The author, Ms. Abdulrahim, joined the New York Times staff about two years ago and was quickly identified by Algermeiner as someone lacking objectivity. Raja had stated a piece in a college publication in 2002 that essentially blamed the victim, “Palestinians driven to bombing.” Shortly after the 2001 attacks, Raja posited that it would be incorrect to refer to Hamas and Hezbollah as “fundamentalist” or “terror organizations.” She has had the opportunity to refute these contentious statements but has, despite her platform, chosen not to do so.
She is right at home at the New York Times. The bias of the New York Times against Israel and Jews is anything but news and is just another example countering the founder Adolph S. Ochs’s 1897 declaration of unbiased reporting of “All the news that’s fit to print.” Laurel Leff documented in her critically acclaimed book “Buried by the Times” their abhorrent reporting on the Holocaust. Bari Weiss’s more recent and justified exodus from the New York Times adds credence to the case.
Too many Jews settle down into their comfy chair on Sunday morning with their thick Times only to have their “two state solution” and criticism of Israel validated by the biased reporting. Is Smoldering Gaza Becomes a Graveyard for Children as dangerous as the recent Chinese owned TikTok message sharing Osama bin Laden’s “Letter To America” that was supplemented with the America-hating, sympathetic influencer narrative? It is likely the late-night comics will not add important historical context to the complex “Middle east” issues they like to skewer, and while our youth will be entertained, they will not be educated.
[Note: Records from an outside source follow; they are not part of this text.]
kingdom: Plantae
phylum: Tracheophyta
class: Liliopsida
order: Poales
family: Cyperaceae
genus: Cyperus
The media’s irresponsible bias fuels the outrage we see as the hundreds of thousands protest in the streets. The mob is fed by a progressive, intersectional agenda attracting the support of many misinformed constituencies. Academia’s pro-Palestinian sympathy was nurtured for decades and was funded by Arab monies. All the pro-Palestinian and anti-Israel storylines infuse energy and add credence to the “movement.” Altogether, and with the underlying and familiar antisemitism kindling, the rioters and haters resonate with flawed reporting like Raja’s.
Like barnacles on a ship’s hull, the damage from Raja’s Smoldering Gaza Becomes a Graveyard for Children adds to the hate for Jews and the Jewish State. The little lies become part of the big deceit, truth is trashed, wrongs dilute the right, and what is important is discarded for what is simply repeated.